Q20 - Coming up with secure passwords for confidential

[ohthatpatrick]

Question Type:
Inference

Stimulus Breakdown:
CAUSAL DISTINCTION: people prefer easy to remember passwords, which are easier to guess. Random ones are harder to remember, harder to guess.
CAUSAL: forgetting password uses up your tech person's time.
CAUSAL: random ones are generally written down.
CAUSAL DISTINCTION: written down passwords are the biggest security threat of all.

Answer Anticipation:
With all this information, I'm sensing the tension between the easy to remember password, which would be easier for a hacker to guess but would probably never be written down anywhere, and the hard to remember password, which would be hard to remember, so we would likely either forget it and waste some of our tech person's time or write it down and thus open ourselves up to the biggest security threat. If we're trying to synthesize this info, the question that comes to my mind is, "With all the pros and cons of each method, should we be suggesting that people make easier or harder passwords?" I don't think a definite answer could be drawn, but the info seems to lean towards suggesting easier passwords, since having people make harder ones could causally lead to the greatest security threat of all.

Correct Answer:
C

Answer Choice Analysis:
(A) This is pretty reasonable, since writing the passwords down exposes them to the greatest security threat of all. But this is a MUST BE TRUE question. How would we derive "should" when there were no normative statements in the paragraph?

(B) We can't prove it's expensive. We can support the idea that it may "add to an expense", but even that we couldn't say MUST be true (the system administrator might have plenty of free time and be spending most it playing Fortnite, so bugging them to reset our password isn't going to necessarily change the salary they're getting.)

(C) YES, we should be able to say this, since MOST very difficult passwords ("generally") are written down, and this is the greatest security threat of all.

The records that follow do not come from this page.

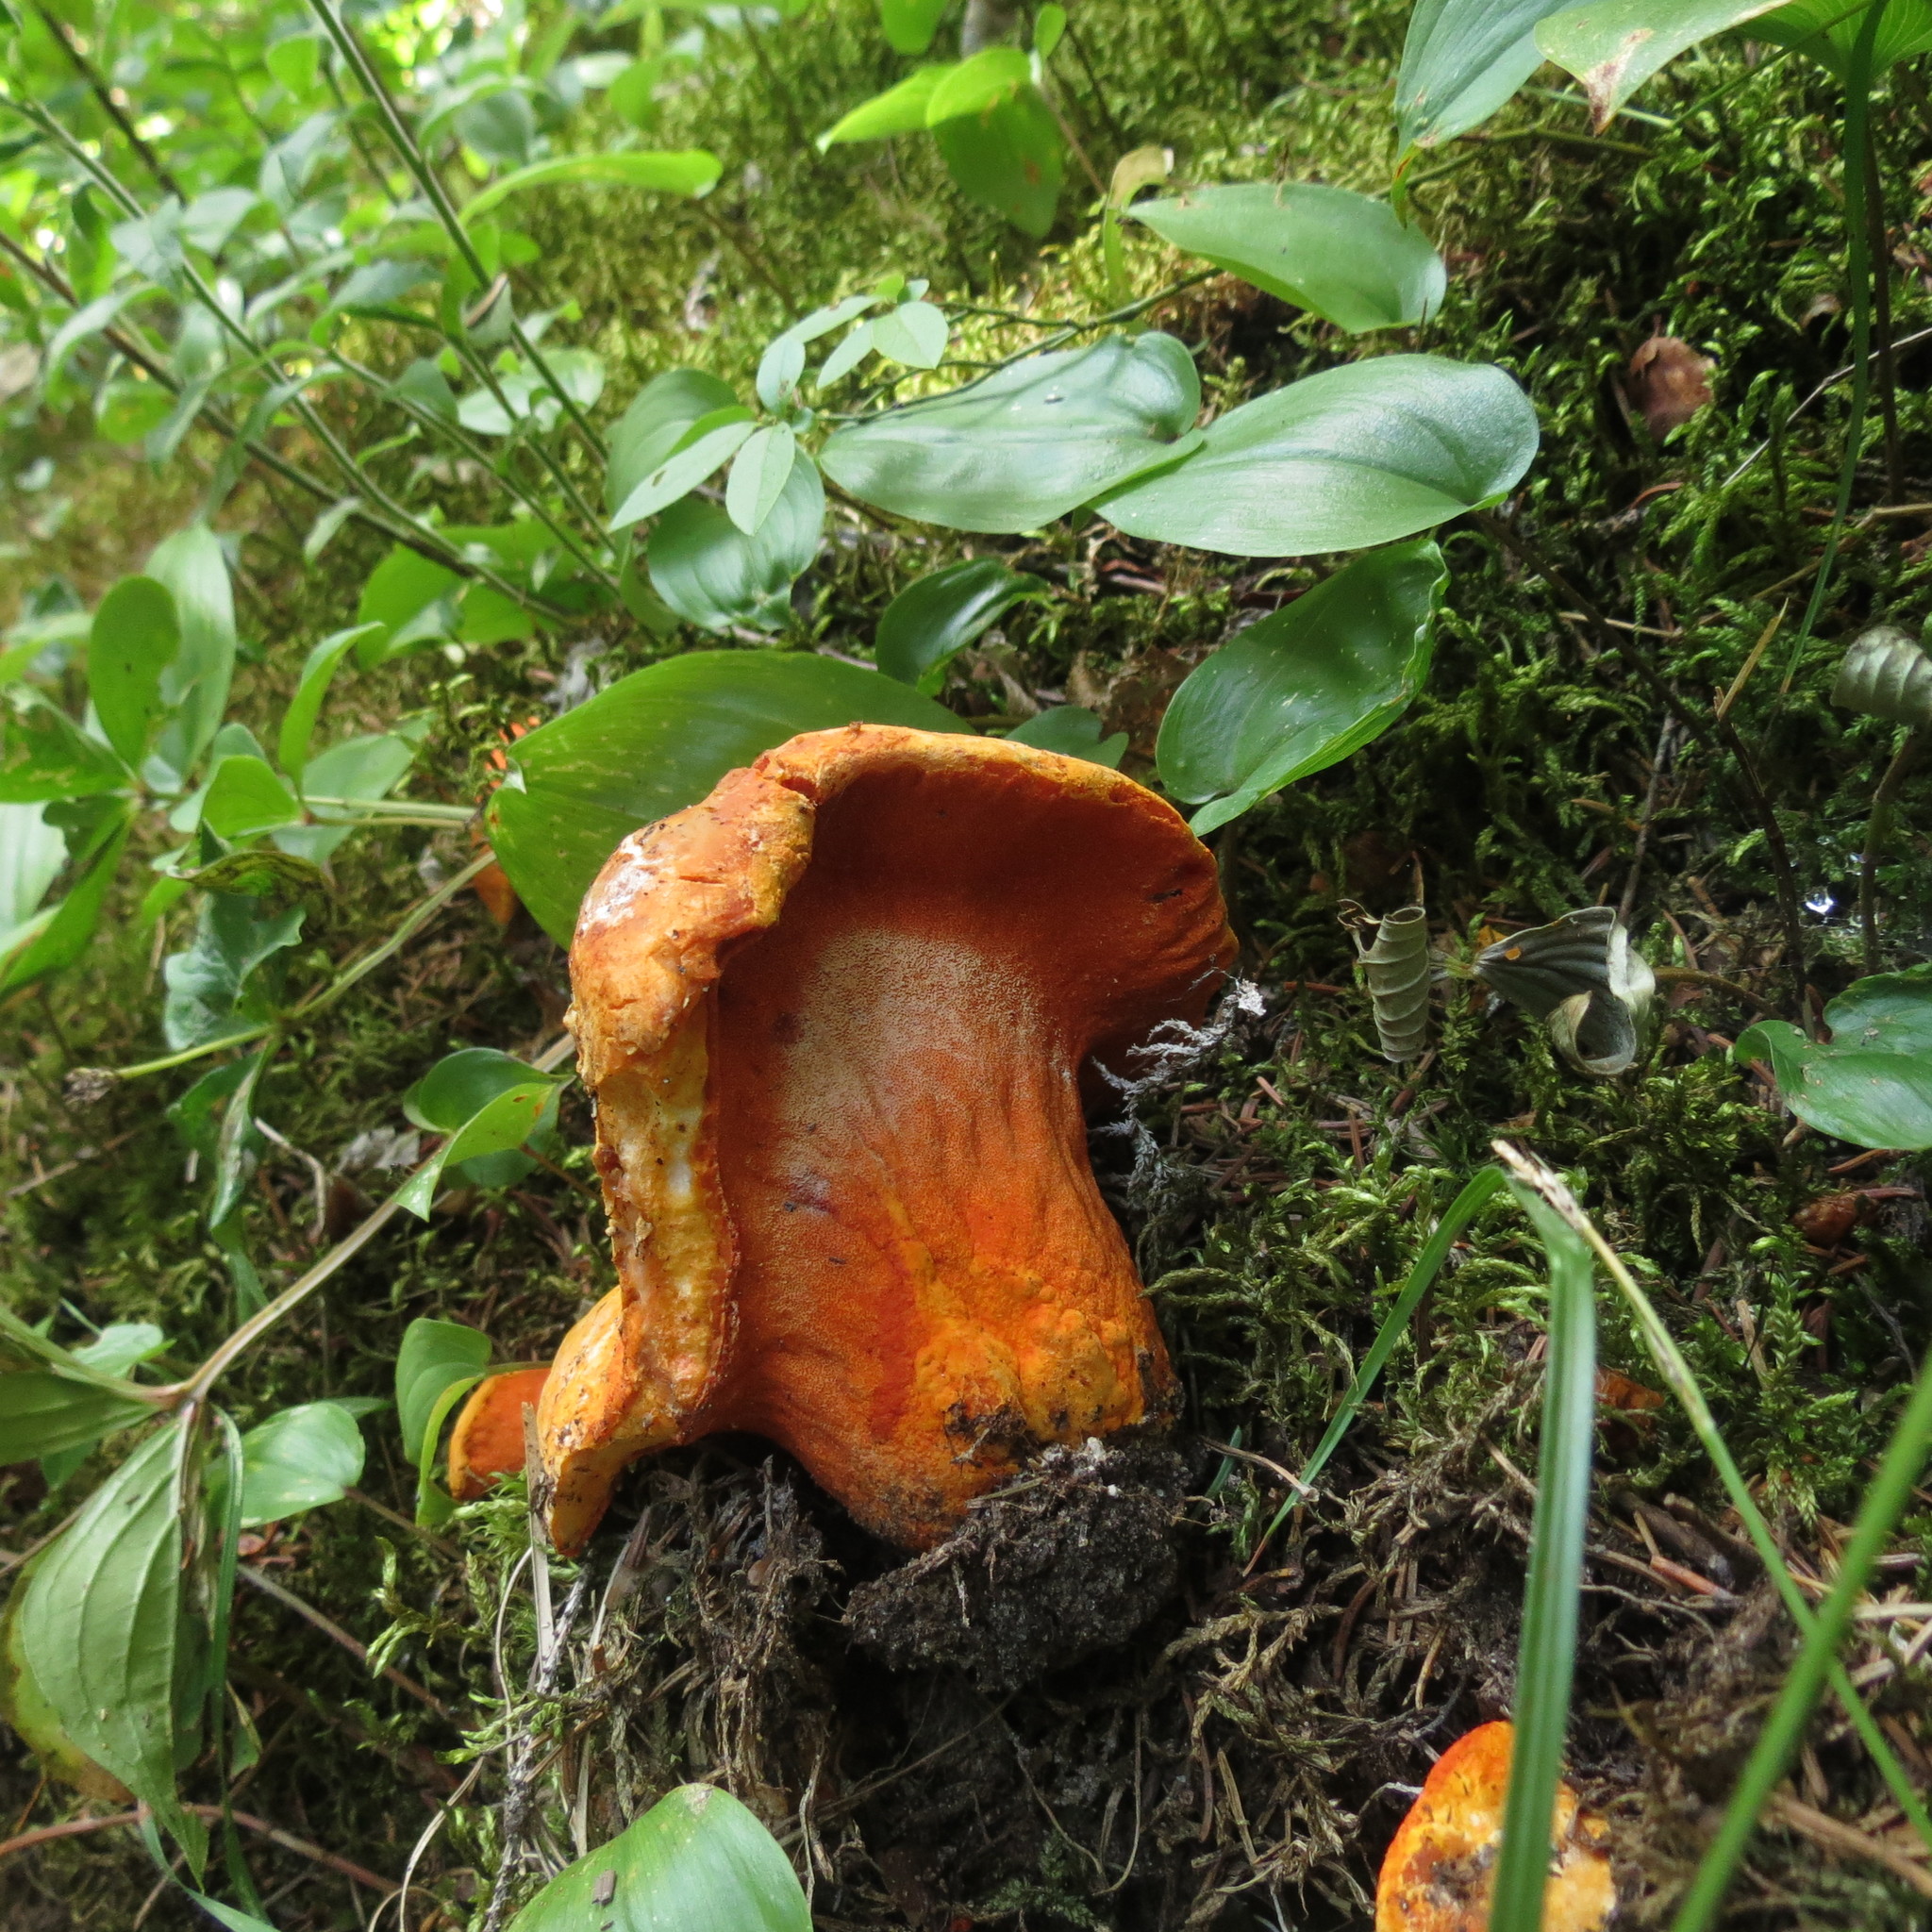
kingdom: Fungi
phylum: Ascomycota
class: Sordariomycetes
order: Hypocreales
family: Hypocreaceae
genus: Hypomyces
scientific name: Hypomyces lactifluorum
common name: Lobster mushroom
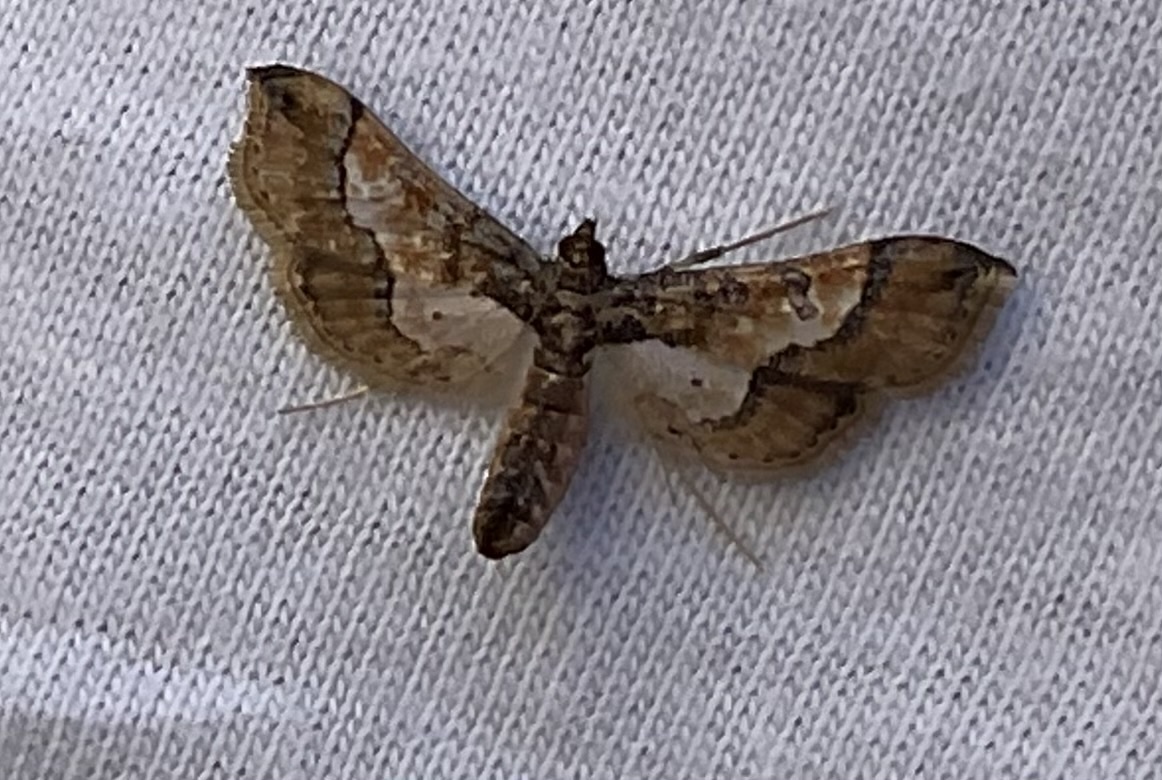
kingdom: Animalia
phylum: Arthropoda
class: Insecta
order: Lepidoptera
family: Crambidae
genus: Hydriris
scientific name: Hydriris ornatalis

(D) This would be correct if it said "the least likely to be guessed", but there's more than one way to have a security breach. You might guess the password or you might find where someone wrote the password down. We should be suspicious of this answer to begin with because it would be supported with only one fact (Random configs of letters and numbers are the hardest to guess), and the correct answer to Inference almost always involves pulling together two or more facts.

(E) "The more X, the more Y" is an incredibly extreme relationship. This is saying "for each extra unit of easy password, you get another unit of security for the computer". Answers written in this form will almost always be wrong, because they are claiming such a strong, universal connection between to things.

Takeaway/Pattern: The correct answer did indeed attempt to synthesize the pros vs. cons debate of easy passwords vs. hard ones. If you were "reading this again the way you wish you had", you would have wanted to place special emphasis on the last idea, that "writing down passwords is the greatest security threat of all.

#officialexplanation

[KevinC412]

How is C MUST BE TRUE? Generally, hard to remember passwords are written down, but that doesn't mean always. It has the same problem as A in my opinion.

[JohnnyL721]

How is C MUST BE TRUE? Generally, hard to remember passwords are written down, but that doesn't mean always. It has the same problem as A in my opinion.

It states that passwords that are written down is the GREATEST security threat of them all, which has to mean that any other type of security threat (passwords easy to guess) is less of a threat.